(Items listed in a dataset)
────────────────────────────────────────
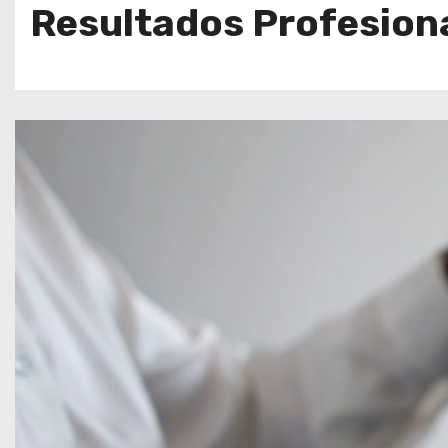
Resultados Profesion
o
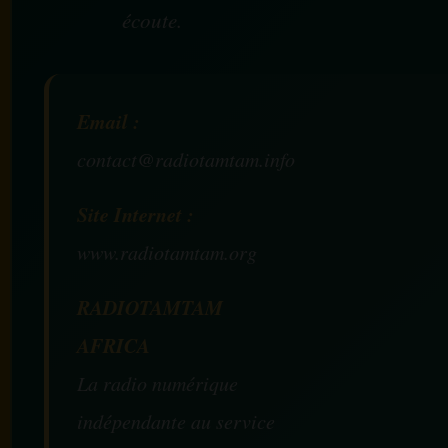
écoute.
Email :
contact@radiotamtam.info
Site Internet :
www.radiotamtam.org
RADIOTAMTAM
AFRICA
La radio numérique
indépendante au service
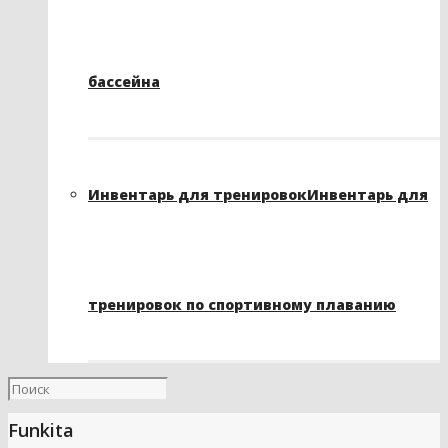
бассейна
Инвентарь для тренировок
Инвентарь для
тренировок по спортивному плаванию
Funkita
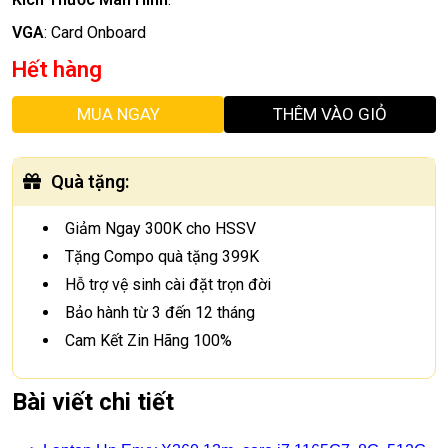
VGA
:
Card Onboard
Hết hàng
MUA NGAY
THÊM VÀO GIỎ
Quà tặng
:
Giảm Ngay 300K cho HSSV
Tặng Compo quà tặng 399K
Hỗ trợ vệ sinh cài đặt trọn đời
Bảo hành từ 3 đến 12 tháng
Cam Kết Zin Hãng 100%
Bài viết chi tiết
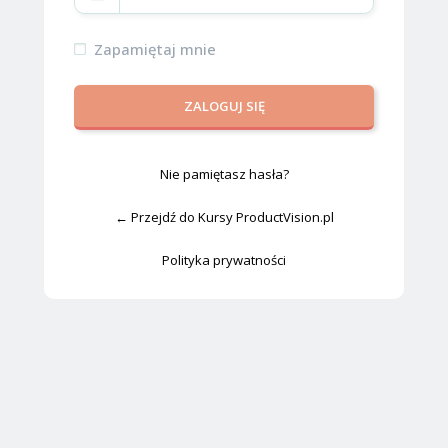
Zapamiętaj mnie
Nie pamiętasz hasła?
← Przejdź do Kursy ProductVision.pl
Polityka prywatności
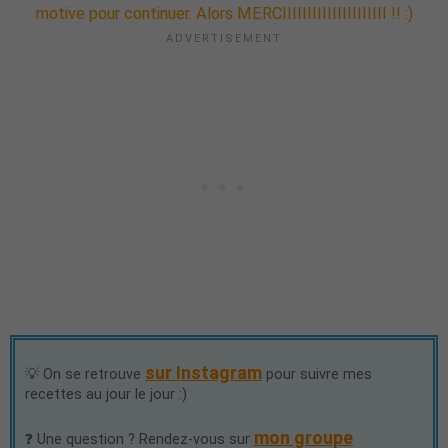
motive pour continuer. Alors MERCIIIIIIIIIIIIIIIIIIIII !! :)
sur Instagram
💡 On se retrouve
pour suivre mes
recettes au jour le jour :)
mon groupe
❓ Une question ? Rendez-vous sur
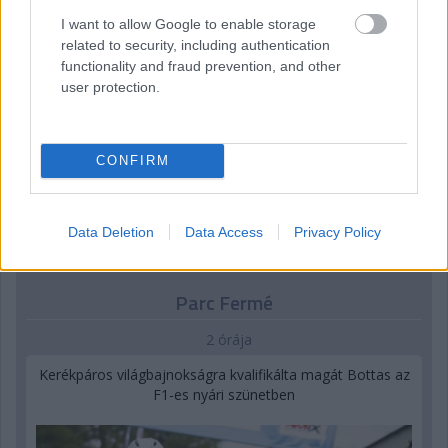
I want to allow Google to enable storage
related to security, including authentication
functionality and fraud prevention, and other
user protection.
CONFIRM
Kövess minket a Facebookon
Data Deletion
Data Access
Privacy Policy
Parc Fermé
2 órája
Kerékpáros világbajnokságra kvalifikálta magát Bottas az
F1-es nyári szünetben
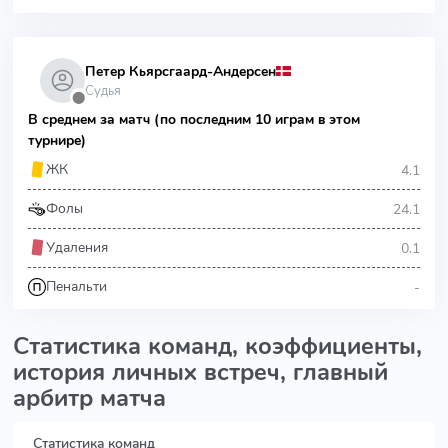
Петер Кьярсгаард-Андерсен
Судья
⬤
В среднем за матч (по последним 10 играм в этом
турнире)
4.1
ЖК
24.1
Фолы
0.1
Удаления
-
Пенальти
Статистика команд, коэффициенты,
история личных встреч, главный
арбитр матча
Статистика команд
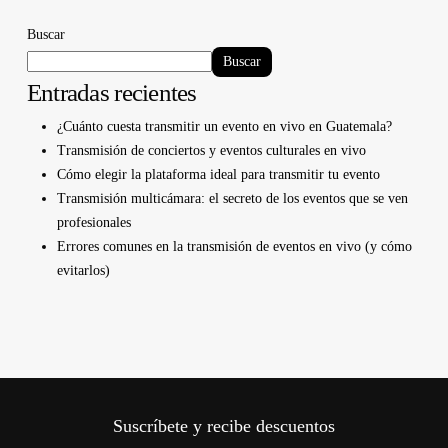
Buscar
Buscar
Entradas recientes
¿Cuánto cuesta transmitir un evento en vivo en Guatemala?
Transmisión de conciertos y eventos culturales en vivo
Cómo elegir la plataforma ideal para transmitir tu evento
Transmisión multicámara: el secreto de los eventos que se ven
profesionales
Errores comunes en la transmisión de eventos en vivo (y cómo
evitarlos)
Suscríbete y recibe descuentos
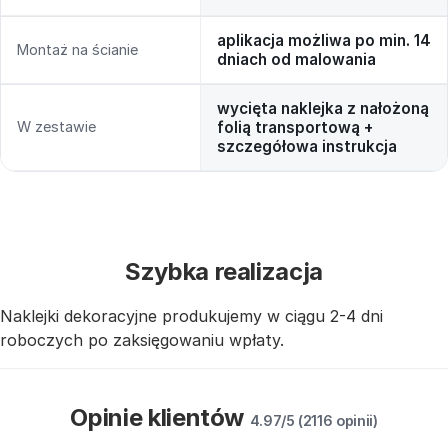
aplikacja możliwa po min. 14
Montaż na ścianie
dniach od malowania
wycięta naklejka z nałożoną
W zestawie
folią transportową +
szczegółowa instrukcja
Szybka realizacja
Naklejki dekoracyjne produkujemy w ciągu 2-4 dni
roboczych po zaksięgowaniu wpłaty.
Opinie klientów
4.97/5 (2116 opinii)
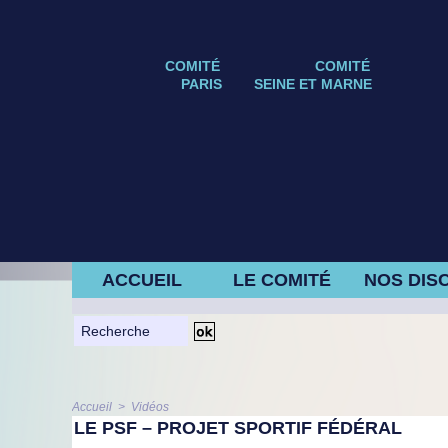
COMITÉ
COMITÉ
PARIS
SEINE ET MARNE
ACCUEIL
LE COMITÉ
NOS DISC
Accueil
>
Vidéos
LE PSF – PROJET SPORTIF FÉDÉRAL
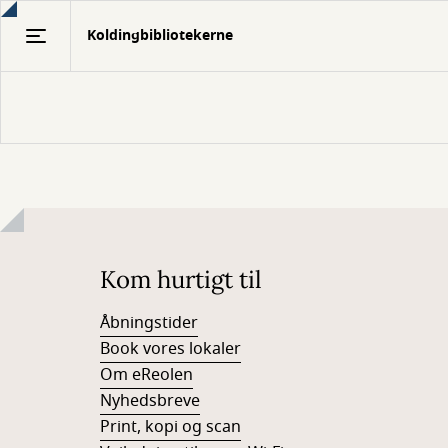
Gå
Koldingbibliotekerne
til
hovedindhold
Kom hurtigt til
Åbningstider
Book vores lokaler
Om eReolen
Nyhedsbreve
Print, kopi og scan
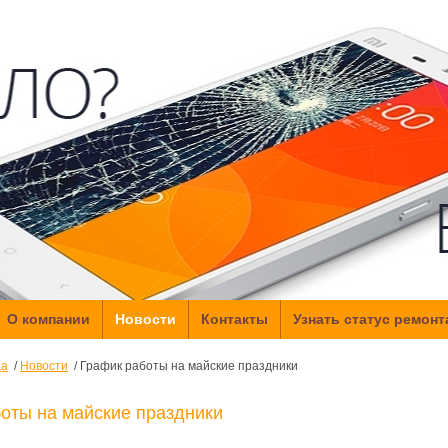
О компании
Новости
Контакты
Узнать статус ремонт
Как нас найти
ца
Новости
График работы на майские праздники
Обратная связь
оты на майские праздники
────────────────────────────────────────
Task goal:
Please give, as a single number with nothing added, the count of lines in the records that contain the word "transmitir".

Output of the exercise:
2